The dataset where the spikes occur is also encrypted with ZSTD compression, running as a plain ZFS dataset (with com.apple.mimic=hfs), on two unmirrored disks (no redundancy yet), so I don't see anything different that should account for such a big spike in CPU use.
For reference, here are the non-default ZFS properties for the dataset in question:
- Code: Select all
zdata/media/Queue recordsize 1M local
zdata/media/Queue mountpoint /Users/media/Downloads/Queue local
zdata/media/Queue compression zstd inherited from zdata
zdata/media/Queue readonly off inherited from zdata/media
zdata/media/Queue xattr sa inherited from zdata
zdata/media/Queue copies 1 local
zdata/media/Queue dnodesize auto inherited from zdata
zdata/media/Queue relatime on inherited from zdata
zdata/media/Queue com.apple.browse on inherited from zdata
zdata/media/Queue com.apple.ignoreowner off inherited from zdata
zdata/media/Queue com.apple.mimic hfs inherited from zdata
zdata/media/Queue com.apple.devdisk on inherited from zdata
Changing compression to LZ4 or turning it off entirely didn't seem to make any meaningful difference to CPU usage.
In case it matters, I'm using rsync to perform the copy, copying all attributes (rsync -auishxAXNHP) however the target dataset was empty when I started so rsync shouldn't really be doing anything, i.e- there should be no checksumming of existing files or such.
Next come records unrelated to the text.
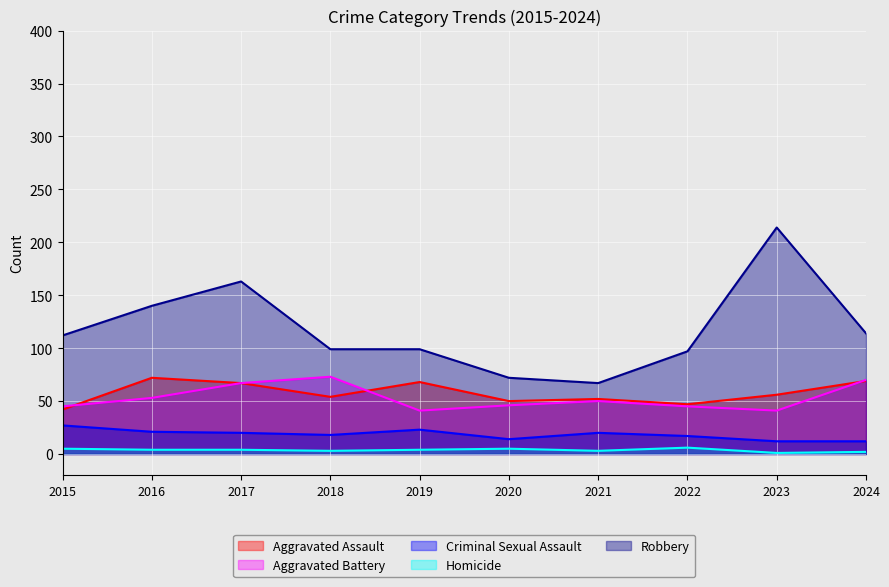

At which category is the sum across all series the highest?

2023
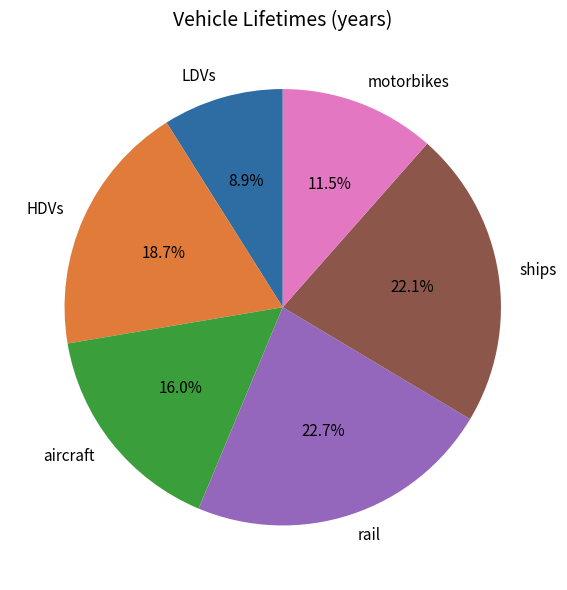

Which slice is the smallest?

LDVs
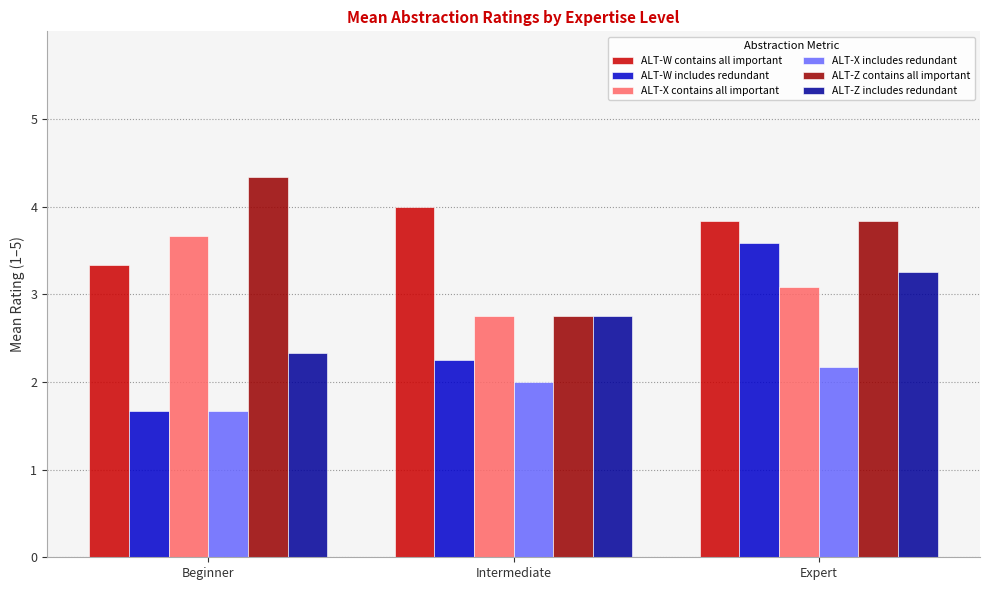

What is the spread (max minus min) of values at Beginner?

2.7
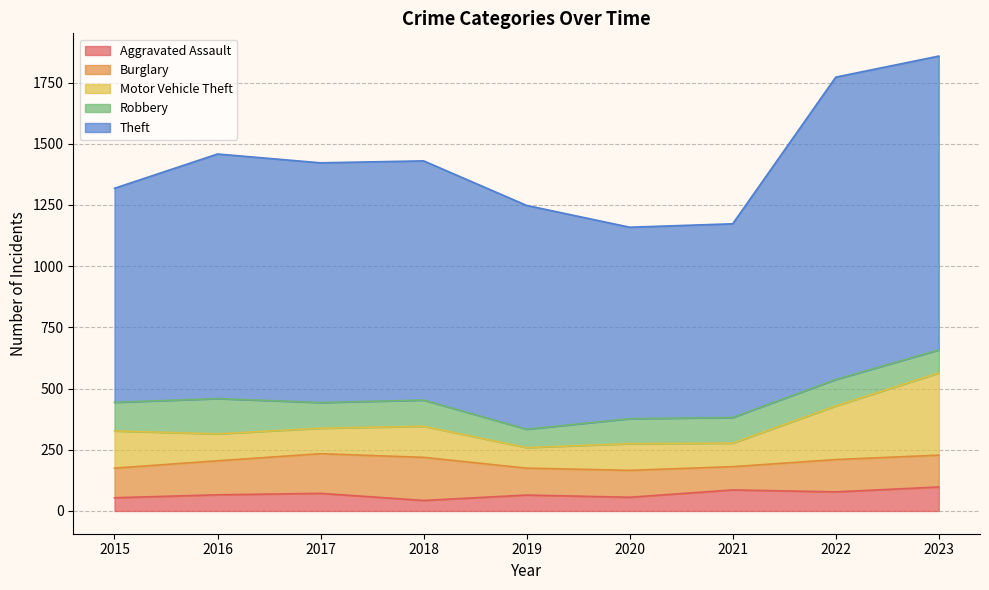

Read the Robbery value at 2023.

94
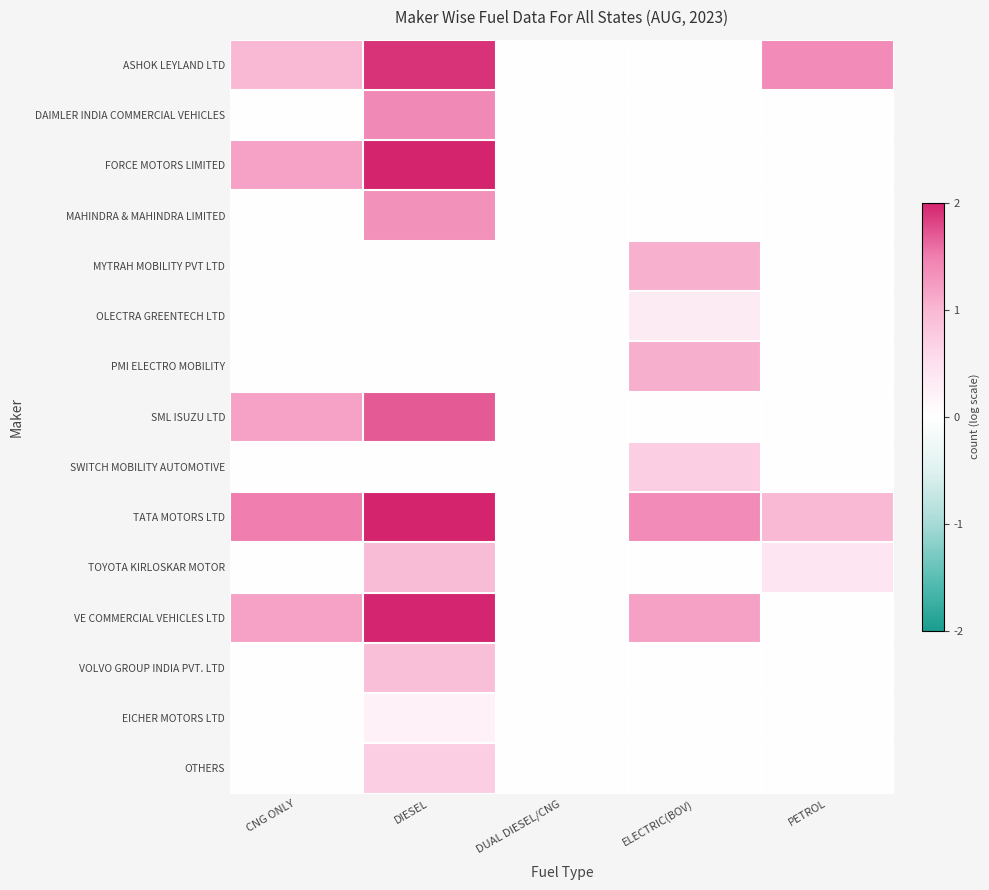

What is the difference between the highest and lowest values at CNG ONLY?

1.5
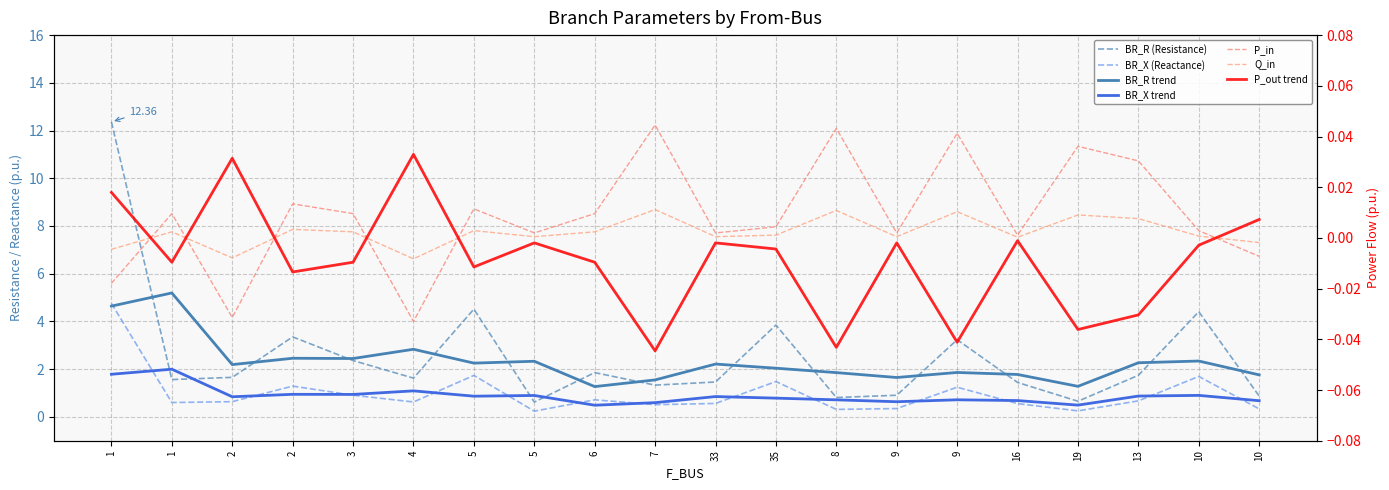

Is the value of P_in at 16 greater than the value of BR_R at 5?

No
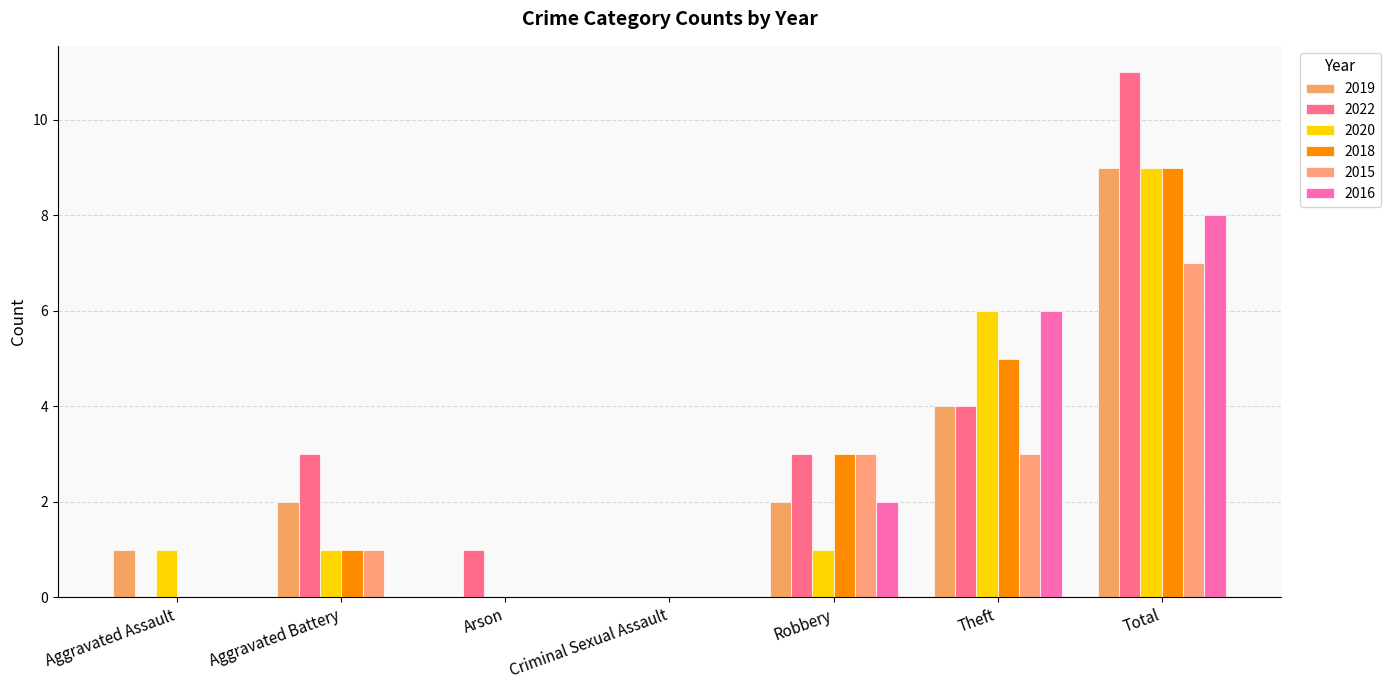

What is the label of the 1st bar from the left?

Aggravated Assault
Copying in the Finder also exhibits the same CPU spike when the files are big enough.
I can't fault the transfer speed, as it's hovering around 170-200mb/sec and the two drives that make up the pool are rated for around 120mb/sec write each so that's near enough to their maximum theoretical speed.
Of course I don't anticipate so much write activity under normal use, but the spike in CPU usage seems extremely high; does OpenZFS on macOS support hardware encryption? What is the impact of having datasets with different encryption keys?
Update: Increasing the record size to 1M might have helped actually, now the CPU utilisation is around 500% for kernel_task, could the issue be checksum generation? That seems a bit excessive though, as surely checksums can be hardware accelerated as well?